--- ENTRIES SUPPLIED Enclosed Below ---

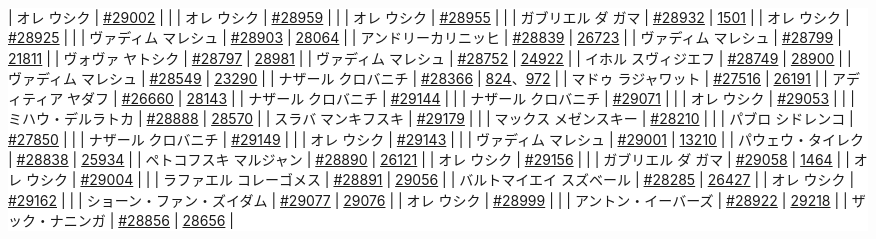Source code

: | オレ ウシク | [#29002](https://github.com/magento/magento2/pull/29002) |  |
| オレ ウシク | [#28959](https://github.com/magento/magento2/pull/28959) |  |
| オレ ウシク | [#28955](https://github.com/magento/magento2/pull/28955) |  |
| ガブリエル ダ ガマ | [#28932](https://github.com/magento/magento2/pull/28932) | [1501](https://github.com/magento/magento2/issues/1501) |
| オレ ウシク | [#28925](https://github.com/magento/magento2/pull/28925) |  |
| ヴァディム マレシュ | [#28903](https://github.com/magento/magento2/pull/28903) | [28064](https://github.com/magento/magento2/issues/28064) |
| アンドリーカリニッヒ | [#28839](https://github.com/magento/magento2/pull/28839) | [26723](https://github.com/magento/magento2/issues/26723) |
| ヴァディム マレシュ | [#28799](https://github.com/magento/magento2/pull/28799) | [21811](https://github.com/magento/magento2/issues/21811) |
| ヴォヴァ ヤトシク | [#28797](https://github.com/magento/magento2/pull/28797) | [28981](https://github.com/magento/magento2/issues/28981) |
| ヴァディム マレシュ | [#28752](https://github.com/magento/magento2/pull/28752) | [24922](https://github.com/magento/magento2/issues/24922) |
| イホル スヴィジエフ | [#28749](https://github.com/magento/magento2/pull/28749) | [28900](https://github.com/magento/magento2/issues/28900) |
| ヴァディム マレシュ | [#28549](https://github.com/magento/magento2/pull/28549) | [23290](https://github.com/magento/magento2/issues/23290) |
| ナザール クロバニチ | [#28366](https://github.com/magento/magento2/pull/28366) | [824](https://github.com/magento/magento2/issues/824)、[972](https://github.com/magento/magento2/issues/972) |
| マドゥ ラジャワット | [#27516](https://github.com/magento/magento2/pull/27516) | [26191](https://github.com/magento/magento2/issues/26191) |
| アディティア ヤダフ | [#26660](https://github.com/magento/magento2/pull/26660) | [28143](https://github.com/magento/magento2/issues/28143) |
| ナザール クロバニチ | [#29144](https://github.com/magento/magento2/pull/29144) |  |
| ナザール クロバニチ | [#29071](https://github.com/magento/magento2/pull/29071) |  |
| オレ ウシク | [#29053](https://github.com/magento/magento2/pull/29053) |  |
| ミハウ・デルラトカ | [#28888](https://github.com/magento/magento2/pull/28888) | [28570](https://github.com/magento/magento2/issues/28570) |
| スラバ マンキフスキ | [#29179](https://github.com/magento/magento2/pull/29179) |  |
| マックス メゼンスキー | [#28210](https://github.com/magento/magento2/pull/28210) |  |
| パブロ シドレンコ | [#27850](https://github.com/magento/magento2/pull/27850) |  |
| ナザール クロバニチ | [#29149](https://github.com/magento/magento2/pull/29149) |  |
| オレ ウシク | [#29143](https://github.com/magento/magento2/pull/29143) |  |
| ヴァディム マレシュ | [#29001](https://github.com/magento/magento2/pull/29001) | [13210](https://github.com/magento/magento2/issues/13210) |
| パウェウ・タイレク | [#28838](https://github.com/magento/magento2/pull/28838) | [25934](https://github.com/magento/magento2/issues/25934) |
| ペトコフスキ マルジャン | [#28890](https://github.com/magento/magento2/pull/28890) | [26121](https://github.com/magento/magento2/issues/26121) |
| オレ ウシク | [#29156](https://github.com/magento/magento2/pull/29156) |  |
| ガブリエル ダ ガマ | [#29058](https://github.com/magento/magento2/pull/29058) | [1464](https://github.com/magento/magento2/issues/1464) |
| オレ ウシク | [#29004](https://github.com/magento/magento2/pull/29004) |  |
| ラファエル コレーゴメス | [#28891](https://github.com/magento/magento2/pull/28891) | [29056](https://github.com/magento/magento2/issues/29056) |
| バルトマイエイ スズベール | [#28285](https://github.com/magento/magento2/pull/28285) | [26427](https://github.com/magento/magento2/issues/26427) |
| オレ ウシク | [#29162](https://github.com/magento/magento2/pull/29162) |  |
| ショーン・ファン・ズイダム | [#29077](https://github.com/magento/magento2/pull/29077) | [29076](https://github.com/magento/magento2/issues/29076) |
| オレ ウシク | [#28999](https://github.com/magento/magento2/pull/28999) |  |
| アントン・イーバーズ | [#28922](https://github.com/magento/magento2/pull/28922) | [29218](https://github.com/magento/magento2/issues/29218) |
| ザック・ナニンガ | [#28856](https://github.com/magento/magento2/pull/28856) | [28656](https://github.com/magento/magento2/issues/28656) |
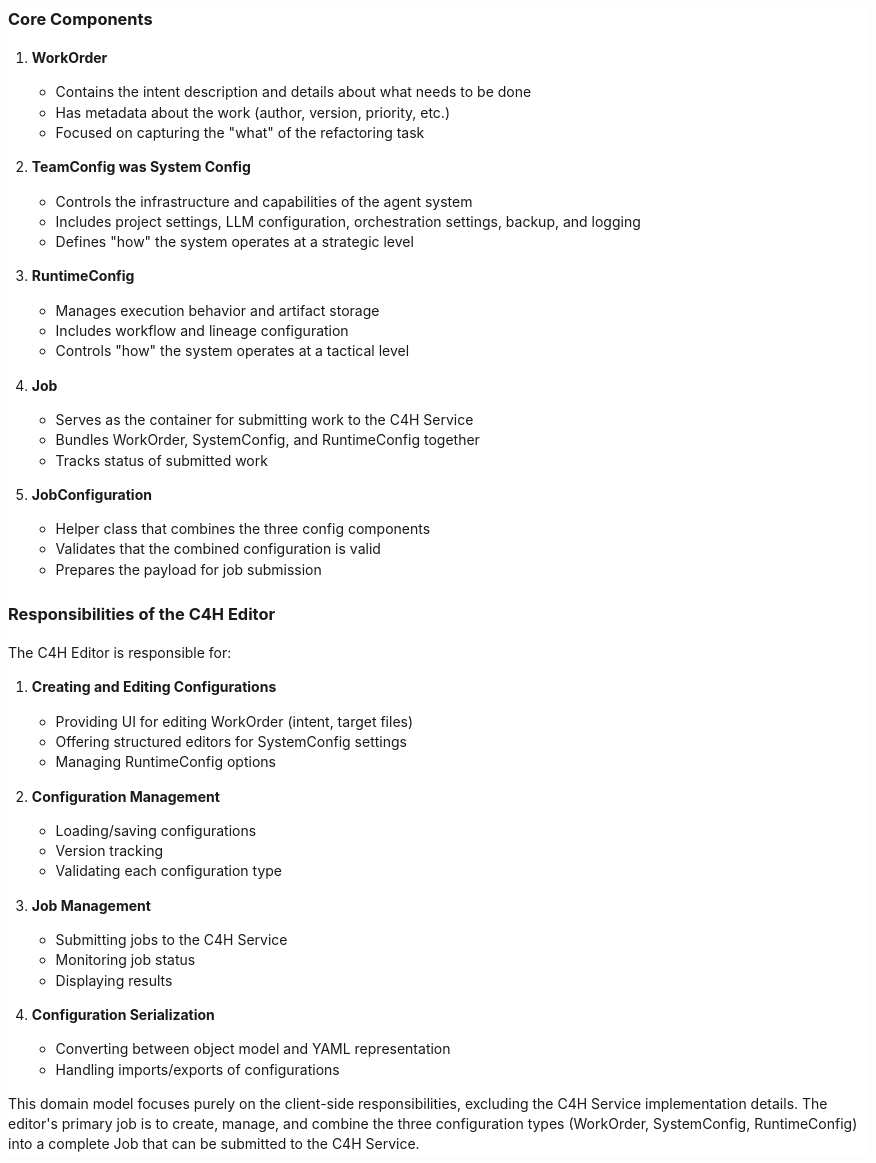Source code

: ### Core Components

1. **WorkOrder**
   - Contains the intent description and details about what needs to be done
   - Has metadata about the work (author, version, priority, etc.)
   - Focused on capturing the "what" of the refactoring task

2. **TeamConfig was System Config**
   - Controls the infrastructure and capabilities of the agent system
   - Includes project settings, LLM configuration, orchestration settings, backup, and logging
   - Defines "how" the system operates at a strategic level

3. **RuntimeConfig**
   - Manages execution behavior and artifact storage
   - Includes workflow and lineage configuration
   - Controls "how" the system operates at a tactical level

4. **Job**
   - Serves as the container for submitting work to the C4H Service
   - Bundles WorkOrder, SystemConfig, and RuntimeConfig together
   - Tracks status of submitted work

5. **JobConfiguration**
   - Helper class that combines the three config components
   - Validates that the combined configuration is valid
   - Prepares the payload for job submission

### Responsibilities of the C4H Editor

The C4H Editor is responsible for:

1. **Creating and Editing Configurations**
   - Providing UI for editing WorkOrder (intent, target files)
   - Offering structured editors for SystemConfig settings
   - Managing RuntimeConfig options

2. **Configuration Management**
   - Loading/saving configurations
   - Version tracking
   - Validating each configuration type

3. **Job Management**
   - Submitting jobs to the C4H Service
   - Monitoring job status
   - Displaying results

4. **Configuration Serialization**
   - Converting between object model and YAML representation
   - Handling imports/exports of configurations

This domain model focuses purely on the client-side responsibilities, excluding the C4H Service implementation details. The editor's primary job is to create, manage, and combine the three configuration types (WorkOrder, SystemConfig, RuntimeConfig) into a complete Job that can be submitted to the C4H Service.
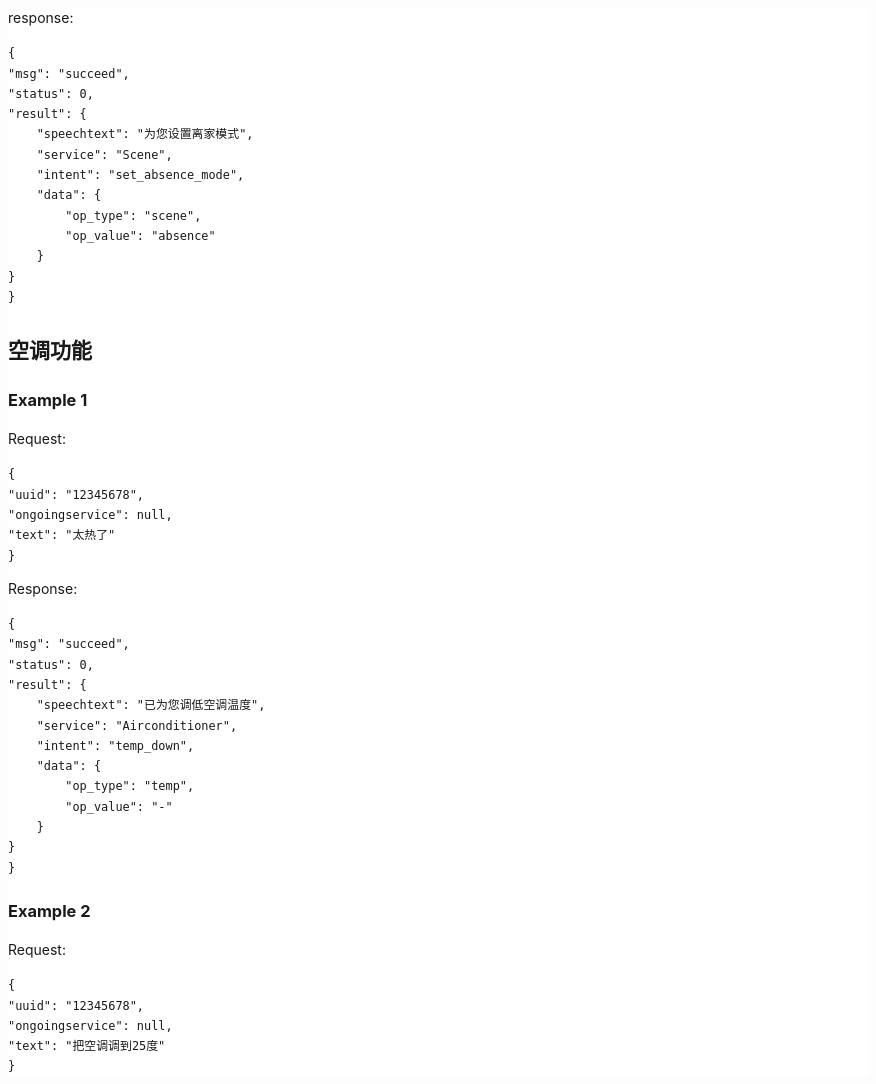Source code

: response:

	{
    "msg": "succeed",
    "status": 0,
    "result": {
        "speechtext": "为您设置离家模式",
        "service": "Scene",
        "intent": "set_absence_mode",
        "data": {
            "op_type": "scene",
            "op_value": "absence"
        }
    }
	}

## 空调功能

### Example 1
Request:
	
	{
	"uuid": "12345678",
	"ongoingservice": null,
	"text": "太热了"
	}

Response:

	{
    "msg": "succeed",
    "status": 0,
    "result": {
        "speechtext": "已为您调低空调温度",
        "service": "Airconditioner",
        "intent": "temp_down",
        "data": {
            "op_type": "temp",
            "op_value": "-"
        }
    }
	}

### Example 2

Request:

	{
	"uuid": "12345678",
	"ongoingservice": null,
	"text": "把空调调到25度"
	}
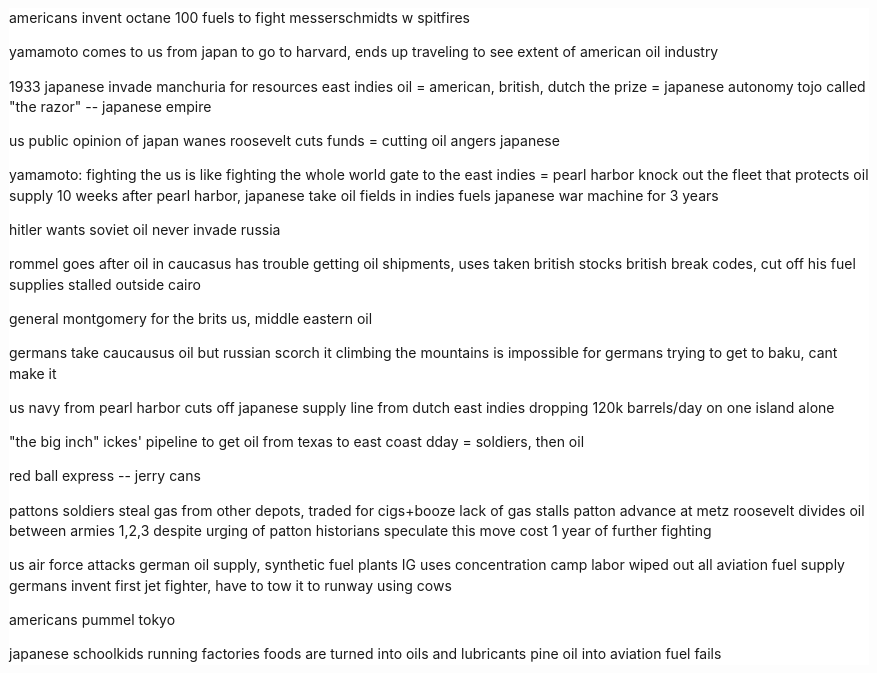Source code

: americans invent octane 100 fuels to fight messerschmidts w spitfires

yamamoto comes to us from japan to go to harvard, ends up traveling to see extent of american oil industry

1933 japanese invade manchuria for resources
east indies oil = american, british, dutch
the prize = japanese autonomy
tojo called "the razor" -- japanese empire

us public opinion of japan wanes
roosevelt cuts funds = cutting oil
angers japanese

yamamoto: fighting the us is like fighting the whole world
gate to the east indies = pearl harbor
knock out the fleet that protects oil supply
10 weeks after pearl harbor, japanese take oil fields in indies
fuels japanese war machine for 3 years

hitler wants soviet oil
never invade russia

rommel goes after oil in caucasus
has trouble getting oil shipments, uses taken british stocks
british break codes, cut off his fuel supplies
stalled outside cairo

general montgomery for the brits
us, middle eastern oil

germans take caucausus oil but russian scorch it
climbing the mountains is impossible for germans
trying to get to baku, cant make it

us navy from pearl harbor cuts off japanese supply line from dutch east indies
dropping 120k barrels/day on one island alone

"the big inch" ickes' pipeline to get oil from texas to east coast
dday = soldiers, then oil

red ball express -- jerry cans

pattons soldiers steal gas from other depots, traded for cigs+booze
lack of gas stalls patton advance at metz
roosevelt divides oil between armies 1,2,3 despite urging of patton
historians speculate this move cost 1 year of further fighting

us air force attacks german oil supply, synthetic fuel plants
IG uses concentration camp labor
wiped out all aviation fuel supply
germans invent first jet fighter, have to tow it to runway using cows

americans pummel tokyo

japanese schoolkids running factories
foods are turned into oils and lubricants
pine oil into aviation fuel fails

--- End of Enclosed ENTRIES SUPPLIED ---

Edit the lines starting at the line containing "us public opinion of japan wanes" and ending at the line containing "historians speculate this", replacing "pearl harbor" with "Pearl Harbor" and leaving everything else unchanged, and give only these lines.

SOLUTION FOR THIS EXERCISE »
us public opinion of japan wanes
roosevelt cuts funds = cutting oil
angers japanese

yamamoto: fighting the us is like fighting the whole world
gate to the east indies = Pearl Harbor
knock out the fleet that protects oil supply
10 weeks after Pearl Harbor, japanese take oil fields in indies
fuels japanese war machine for 3 years

hitler wants soviet oil
never invade russia

rommel goes after oil in caucasus
has trouble getting oil shipments, uses taken british stocks
british break codes, cut off his fuel supplies
stalled outside cairo

general montgomery for the brits
us, middle eastern oil

germans take caucausus oil but russian scorch it
climbing the mountains is impossible for germans
trying to get to baku, cant make it

us navy from Pearl Harbor cuts off japanese supply line from dutch east indies
dropping 120k barrels/day on one island alone

"the big inch" ickes' pipeline to get oil from texas to east coast
dday = soldiers, then oil

red ball express -- jerry cans

pattons soldiers steal gas from other depots, traded for cigs+booze
lack of gas stalls patton advance at metz
roosevelt divides oil between armies 1,2,3 despite urging of patton
historians speculate this move cost 1 year of further fighting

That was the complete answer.